--- Source information ---

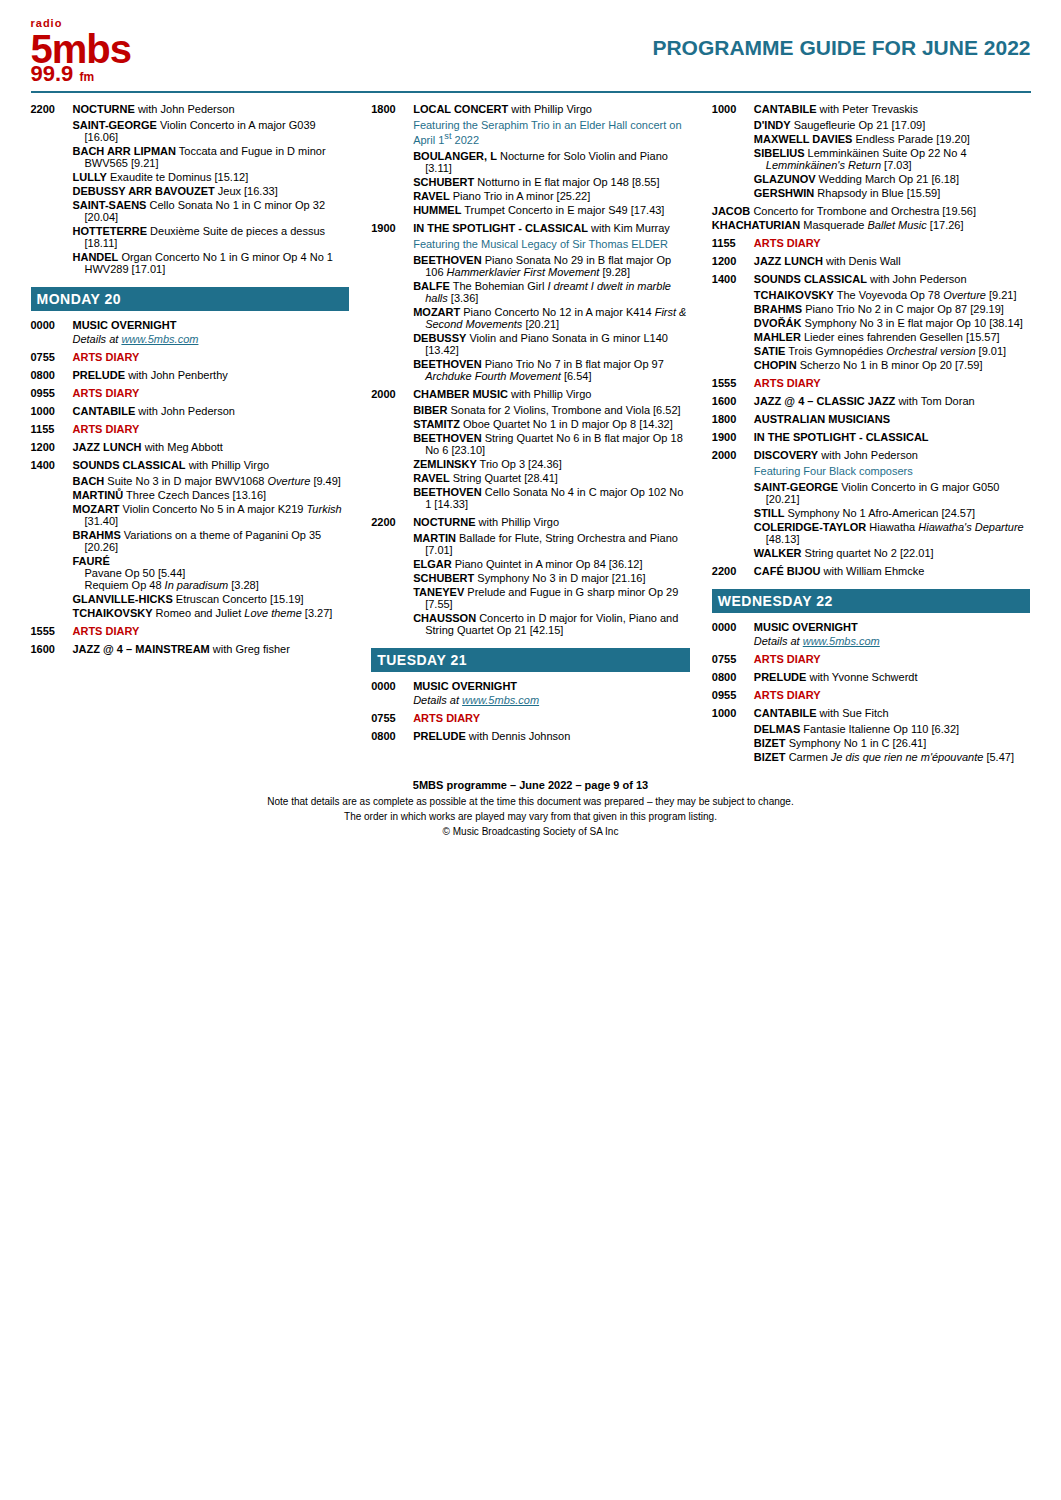radio
5mbs
99.9 fm
PROGRAMME GUIDE FOR JUNE 2022
2200 Nocturne with John Pederson
Saint-George Violin Concerto in A major G039 [16.06]
Bach arr Lipman Toccata and Fugue in D minor BWV565 [9.21]
Lully Exaudite te Dominus [15.12]
Debussy arr Bavouzet Jeux [16.33]
Saint-Saens Cello Sonata No 1 in C minor Op 32 [20.04]
Hotteterre Deuxième Suite de pieces a dessus [18.11]
Handel Organ Concerto No 1 in G minor Op 4 No 1 HWV289 [17.01]
MONDAY 20
0000 Music Overnight
Details at www.5mbs.com
0755 Arts Diary
0800 Prelude with John Penberthy
0955 Arts Diary
1000 Cantabile with John Pederson
1155 Arts Diary
1200 Jazz Lunch with Meg Abbott
1400 Sounds Classical with Phillip Virgo
Bach Suite No 3 in D major BWV1068 Overture [9.49]
Martinů Three Czech Dances [13.16]
Mozart Violin Concerto No 5 in A major K219 Turkish [31.40]
Brahms Variations on a theme of Paganini Op 35 [20.26]
Fauré
Pavane Op 50 [5.44]
Requiem Op 48 In paradisum [3.28]
Glanville-Hicks Etruscan Concerto [15.19]
Tchaikovsky Romeo and Juliet Love theme [3.27]
1555 Arts Diary
1600 Jazz @ 4 – Mainstream with Greg fisher
1800 Local Concert with Phillip Virgo
Featuring the Seraphim Trio in an Elder Hall concert on April 1st 2022
Boulanger, L Nocturne for Solo Violin and Piano [3.11]
Schubert Notturno in E flat major Op 148 [8.55]
Ravel Piano Trio in A minor [25.22]
Hummel Trumpet Concerto in E major S49 [17.43]
1900 In the Spotlight - Classical with Kim Murray
Featuring the Musical Legacy of Sir Thomas ELDER
Beethoven Piano Sonata No 29 in B flat major Op 106 Hammerklavier First Movement [9.28]
Balfe The Bohemian Girl I dreamt I dwelt in marble halls [3.36]
Mozart Piano Concerto No 12 in A major K414 First & Second Movements [20.21]
Debussy Violin and Piano Sonata in G minor L140 [13.42]
Beethoven Piano Trio No 7 in B flat major Op 97 Archduke Fourth Movement [6.54]
2000 Chamber Music with Phillip Virgo
Biber Sonata for 2 Violins, Trombone and Viola [6.52]
Stamitz Oboe Quartet No 1 in D major Op 8 [14.32]
Beethoven String Quartet No 6 in B flat major Op 18 No 6 [23.10]
Zemlinsky Trio Op 3 [24.36]
Ravel String Quartet [28.41]
Beethoven Cello Sonata No 4 in C major Op 102 No 1 [14.33]
2200 Nocturne with Phillip Virgo
Martin Ballade for Flute, String Orchestra and Piano [7.01]
Elgar Piano Quintet in A minor Op 84 [36.12]
Schubert Symphony No 3 in D major [21.16]
Taneyev Prelude and Fugue in G sharp minor Op 29 [7.55]
Chausson Concerto in D major for Violin, Piano and String Quartet Op 21 [42.15]
TUESDAY 21
0000 Music Overnight
Details at www.5mbs.com
0755 Arts Diary
0800 Prelude with Dennis Johnson
1000 Cantabile with Peter Trevaskis
D'Indy Saugefleurie Op 21 [17.09]
Maxwell Davies Endless Parade [19.20]
Sibelius Lemminkäinen Suite Op 22 No 4 Lemminkäinen's Return [7.03]
Glazunov Wedding March Op 21 [6.18]
Gershwin Rhapsody in Blue [15.59]
Jacob Concerto for Trombone and Orchestra [19.56]
Khachaturian Masquerade Ballet Music [17.26]
1155 Arts Diary
1200 Jazz Lunch with Denis Wall
1400 Sounds Classical with John Pederson
Tchaikovsky The Voyevoda Op 78 Overture [9.21]
Brahms Piano Trio No 2 in C major Op 87 [29.19]
Dvořák Symphony No 3 in E flat major Op 10 [38.14]
Mahler Lieder eines fahrenden Gesellen [15.57]
Satie Trois Gymnopédies Orchestral version [9.01]
Chopin Scherzo No 1 in B minor Op 20 [7.59]
1555 Arts Diary
1600 Jazz @ 4 – Classic Jazz with Tom Doran
1800 Australian Musicians
1900 In the Spotlight - Classical
2000 Discovery with John Pederson
Featuring Four Black composers
Saint-George Violin Concerto in G major G050 [20.21]
Still Symphony No 1 Afro-American [24.57]
Coleridge-Taylor Hiawatha Hiawatha's Departure [48.13]
Walker String quartet No 2 [22.01]
2200 Café Bijou with William Ehmcke
WEDNESDAY 22
0000 Music Overnight
Details at www.5mbs.com
0755 Arts Diary
0800 Prelude with Yvonne Schwerdt
0955 Arts Diary
1000 Cantabile with Sue Fitch
Delmas Fantasie Italienne Op 110 [6.32]
Bizet Symphony No 1 in C [26.41]
Bizet Carmen Je dis que rien ne m'épouvante [5.47]
5MBS programme – June 2022 – page 9 of 13
Note that details are as complete as possible at the time this document was prepared – they may be subject to change.
The order in which works are played may vary from that given in this program listing.
© Music Broadcasting Society of SA Inc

---

### What to produce
The required output is every line from the beginning of the material above through the line with "Hotteterre Deuxième Suite", exact and without pictures.

### Answer to this task
radio
5mbs
99.9 fm
PROGRAMME GUIDE FOR JUNE 2022
2200 Nocturne with John Pederson
Saint-George Violin Concerto in A major G039 [16.06]
Bach arr Lipman Toccata and Fugue in D minor BWV565 [9.21]
Lully Exaudite te Dominus [15.12]
Debussy arr Bavouzet Jeux [16.33]
Saint-Saens Cello Sonata No 1 in C minor Op 32 [20.04]
Hotteterre Deuxième Suite de pieces a dessus [18.11]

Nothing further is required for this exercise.